BEGIN Information provided

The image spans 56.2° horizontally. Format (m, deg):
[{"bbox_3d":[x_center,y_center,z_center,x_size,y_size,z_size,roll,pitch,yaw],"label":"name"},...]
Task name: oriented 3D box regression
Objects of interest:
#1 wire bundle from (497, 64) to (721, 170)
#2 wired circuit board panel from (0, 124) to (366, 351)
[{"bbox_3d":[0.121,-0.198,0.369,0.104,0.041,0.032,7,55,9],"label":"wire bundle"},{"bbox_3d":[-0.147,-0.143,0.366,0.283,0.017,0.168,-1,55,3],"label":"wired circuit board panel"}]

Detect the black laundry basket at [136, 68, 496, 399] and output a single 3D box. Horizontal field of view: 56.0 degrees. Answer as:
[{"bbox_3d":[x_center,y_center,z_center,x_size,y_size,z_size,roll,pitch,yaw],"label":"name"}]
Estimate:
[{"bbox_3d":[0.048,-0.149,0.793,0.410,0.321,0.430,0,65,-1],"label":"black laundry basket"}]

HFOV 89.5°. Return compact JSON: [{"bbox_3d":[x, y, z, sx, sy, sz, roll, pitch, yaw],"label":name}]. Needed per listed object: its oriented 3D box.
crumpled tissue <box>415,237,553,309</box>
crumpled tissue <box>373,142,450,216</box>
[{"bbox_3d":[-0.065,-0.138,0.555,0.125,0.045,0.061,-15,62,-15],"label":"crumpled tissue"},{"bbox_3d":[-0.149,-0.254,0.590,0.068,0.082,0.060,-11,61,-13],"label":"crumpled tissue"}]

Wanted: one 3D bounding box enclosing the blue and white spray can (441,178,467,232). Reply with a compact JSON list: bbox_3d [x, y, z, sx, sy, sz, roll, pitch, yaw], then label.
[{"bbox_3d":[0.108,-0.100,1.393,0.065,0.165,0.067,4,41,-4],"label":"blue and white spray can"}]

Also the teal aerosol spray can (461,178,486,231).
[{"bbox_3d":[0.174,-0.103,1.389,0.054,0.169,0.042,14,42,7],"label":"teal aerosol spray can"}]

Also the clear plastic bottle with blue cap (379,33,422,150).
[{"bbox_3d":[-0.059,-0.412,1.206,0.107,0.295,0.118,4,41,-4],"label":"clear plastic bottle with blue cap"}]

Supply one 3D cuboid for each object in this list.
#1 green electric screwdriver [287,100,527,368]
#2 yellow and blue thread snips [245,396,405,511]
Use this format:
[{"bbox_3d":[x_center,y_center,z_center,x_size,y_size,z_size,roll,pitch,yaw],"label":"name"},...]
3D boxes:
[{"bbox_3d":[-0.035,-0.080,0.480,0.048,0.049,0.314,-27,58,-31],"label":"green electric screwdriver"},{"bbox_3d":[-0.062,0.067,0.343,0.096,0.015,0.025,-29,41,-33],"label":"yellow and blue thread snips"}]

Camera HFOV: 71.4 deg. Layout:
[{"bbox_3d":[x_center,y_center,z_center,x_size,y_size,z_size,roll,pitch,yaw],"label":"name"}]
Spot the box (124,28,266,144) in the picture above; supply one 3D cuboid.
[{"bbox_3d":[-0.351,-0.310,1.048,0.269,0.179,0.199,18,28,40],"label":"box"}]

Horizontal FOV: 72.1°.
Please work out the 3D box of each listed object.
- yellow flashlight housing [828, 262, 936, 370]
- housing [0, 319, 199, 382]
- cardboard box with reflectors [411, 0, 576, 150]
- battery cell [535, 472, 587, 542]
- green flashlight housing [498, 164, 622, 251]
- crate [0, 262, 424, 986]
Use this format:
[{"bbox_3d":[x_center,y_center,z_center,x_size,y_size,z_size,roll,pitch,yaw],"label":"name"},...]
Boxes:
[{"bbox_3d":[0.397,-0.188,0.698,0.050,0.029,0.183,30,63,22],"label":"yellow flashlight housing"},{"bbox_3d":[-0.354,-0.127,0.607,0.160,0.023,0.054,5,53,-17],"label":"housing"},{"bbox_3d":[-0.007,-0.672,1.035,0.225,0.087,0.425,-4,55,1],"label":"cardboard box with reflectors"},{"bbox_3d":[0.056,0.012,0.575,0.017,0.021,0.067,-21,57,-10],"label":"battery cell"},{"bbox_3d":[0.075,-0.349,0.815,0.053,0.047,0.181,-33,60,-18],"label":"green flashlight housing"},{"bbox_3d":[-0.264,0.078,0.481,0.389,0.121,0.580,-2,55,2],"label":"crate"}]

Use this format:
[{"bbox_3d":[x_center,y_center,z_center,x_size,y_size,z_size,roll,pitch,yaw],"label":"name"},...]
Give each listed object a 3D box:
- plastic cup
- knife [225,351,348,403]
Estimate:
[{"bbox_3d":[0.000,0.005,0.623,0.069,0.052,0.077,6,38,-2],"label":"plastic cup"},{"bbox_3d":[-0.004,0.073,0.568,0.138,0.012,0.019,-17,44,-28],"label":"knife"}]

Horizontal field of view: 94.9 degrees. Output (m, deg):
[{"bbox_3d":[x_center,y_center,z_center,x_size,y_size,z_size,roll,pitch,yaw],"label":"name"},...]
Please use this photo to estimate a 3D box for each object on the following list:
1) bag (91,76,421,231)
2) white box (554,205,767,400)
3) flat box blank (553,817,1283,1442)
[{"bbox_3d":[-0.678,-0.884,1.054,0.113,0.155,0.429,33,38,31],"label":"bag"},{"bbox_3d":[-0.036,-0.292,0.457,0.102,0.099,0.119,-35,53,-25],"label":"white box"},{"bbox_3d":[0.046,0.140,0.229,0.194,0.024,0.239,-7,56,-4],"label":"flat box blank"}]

END Information provided

Your instructions: From the first line through the last, give the data above again exactly.

Exercise response:
The image spans 56.2° horizontally. Format (m, deg):
[{"bbox_3d":[x_center,y_center,z_center,x_size,y_size,z_size,roll,pitch,yaw],"label":"name"},...]
Task name: oriented 3D box regression
Objects of interest:
#1 wire bundle from (497, 64) to (721, 170)
#2 wired circuit board panel from (0, 124) to (366, 351)
[{"bbox_3d":[0.121,-0.198,0.369,0.104,0.041,0.032,7,55,9],"label":"wire bundle"},{"bbox_3d":[-0.147,-0.143,0.366,0.283,0.017,0.168,-1,55,3],"label":"wired circuit board panel"}]

Detect the black laundry basket at [136, 68, 496, 399] and output a single 3D box. Horizontal field of view: 56.0 degrees. Answer as:
[{"bbox_3d":[x_center,y_center,z_center,x_size,y_size,z_size,roll,pitch,yaw],"label":"name"}]
Estimate:
[{"bbox_3d":[0.048,-0.149,0.793,0.410,0.321,0.430,0,65,-1],"label":"black laundry basket"}]

HFOV 89.5°. Return compact JSON: [{"bbox_3d":[x, y, z, sx, sy, sz, roll, pitch, yaw],"label":name}]. Needed per listed object: its oriented 3D box.
crumpled tissue <box>415,237,553,309</box>
crumpled tissue <box>373,142,450,216</box>
[{"bbox_3d":[-0.065,-0.138,0.555,0.125,0.045,0.061,-15,62,-15],"label":"crumpled tissue"},{"bbox_3d":[-0.149,-0.254,0.590,0.068,0.082,0.060,-11,61,-13],"label":"crumpled tissue"}]

Wanted: one 3D bounding box enclosing the blue and white spray can (441,178,467,232). Reply with a compact JSON list: bbox_3d [x, y, z, sx, sy, sz, roll, pitch, yaw], then label.
[{"bbox_3d":[0.108,-0.100,1.393,0.065,0.165,0.067,4,41,-4],"label":"blue and white spray can"}]

Also the teal aerosol spray can (461,178,486,231).
[{"bbox_3d":[0.174,-0.103,1.389,0.054,0.169,0.042,14,42,7],"label":"teal aerosol spray can"}]

Also the clear plastic bottle with blue cap (379,33,422,150).
[{"bbox_3d":[-0.059,-0.412,1.206,0.107,0.295,0.118,4,41,-4],"label":"clear plastic bottle with blue cap"}]

Supply one 3D cuboid for each object in this list.
#1 green electric screwdriver [287,100,527,368]
#2 yellow and blue thread snips [245,396,405,511]
Use this format:
[{"bbox_3d":[x_center,y_center,z_center,x_size,y_size,z_size,roll,pitch,yaw],"label":"name"},...]
3D boxes:
[{"bbox_3d":[-0.035,-0.080,0.480,0.048,0.049,0.314,-27,58,-31],"label":"green electric screwdriver"},{"bbox_3d":[-0.062,0.067,0.343,0.096,0.015,0.025,-29,41,-33],"label":"yellow and blue thread snips"}]

Camera HFOV: 71.4 deg. Layout:
[{"bbox_3d":[x_center,y_center,z_center,x_size,y_size,z_size,roll,pitch,yaw],"label":"name"}]
Spot the box (124,28,266,144) in the picture above; supply one 3D cuboid.
[{"bbox_3d":[-0.351,-0.310,1.048,0.269,0.179,0.199,18,28,40],"label":"box"}]

Horizontal FOV: 72.1°.
Please work out the 3D box of each listed object.
- yellow flashlight housing [828, 262, 936, 370]
- housing [0, 319, 199, 382]
- cardboard box with reflectors [411, 0, 576, 150]
- battery cell [535, 472, 587, 542]
- green flashlight housing [498, 164, 622, 251]
- crate [0, 262, 424, 986]
Use this format:
[{"bbox_3d":[x_center,y_center,z_center,x_size,y_size,z_size,roll,pitch,yaw],"label":"name"},...]
Boxes:
[{"bbox_3d":[0.397,-0.188,0.698,0.050,0.029,0.183,30,63,22],"label":"yellow flashlight housing"},{"bbox_3d":[-0.354,-0.127,0.607,0.160,0.023,0.054,5,53,-17],"label":"housing"},{"bbox_3d":[-0.007,-0.672,1.035,0.225,0.087,0.425,-4,55,1],"label":"cardboard box with reflectors"},{"bbox_3d":[0.056,0.012,0.575,0.017,0.021,0.067,-21,57,-10],"label":"battery cell"},{"bbox_3d":[0.075,-0.349,0.815,0.053,0.047,0.181,-33,60,-18],"label":"green flashlight housing"},{"bbox_3d":[-0.264,0.078,0.481,0.389,0.121,0.580,-2,55,2],"label":"crate"}]

Use this format:
[{"bbox_3d":[x_center,y_center,z_center,x_size,y_size,z_size,roll,pitch,yaw],"label":"name"},...]
Give each listed object a 3D box:
- plastic cup
- knife [225,351,348,403]
Estimate:
[{"bbox_3d":[0.000,0.005,0.623,0.069,0.052,0.077,6,38,-2],"label":"plastic cup"},{"bbox_3d":[-0.004,0.073,0.568,0.138,0.012,0.019,-17,44,-28],"label":"knife"}]

Horizontal field of view: 94.9 degrees. Output (m, deg):
[{"bbox_3d":[x_center,y_center,z_center,x_size,y_size,z_size,roll,pitch,yaw],"label":"name"},...]
Please use this photo to estimate a 3D box for each object on the following list:
1) bag (91,76,421,231)
2) white box (554,205,767,400)
3) flat box blank (553,817,1283,1442)
[{"bbox_3d":[-0.678,-0.884,1.054,0.113,0.155,0.429,33,38,31],"label":"bag"},{"bbox_3d":[-0.036,-0.292,0.457,0.102,0.099,0.119,-35,53,-25],"label":"white box"},{"bbox_3d":[0.046,0.140,0.229,0.194,0.024,0.239,-7,56,-4],"label":"flat box blank"}]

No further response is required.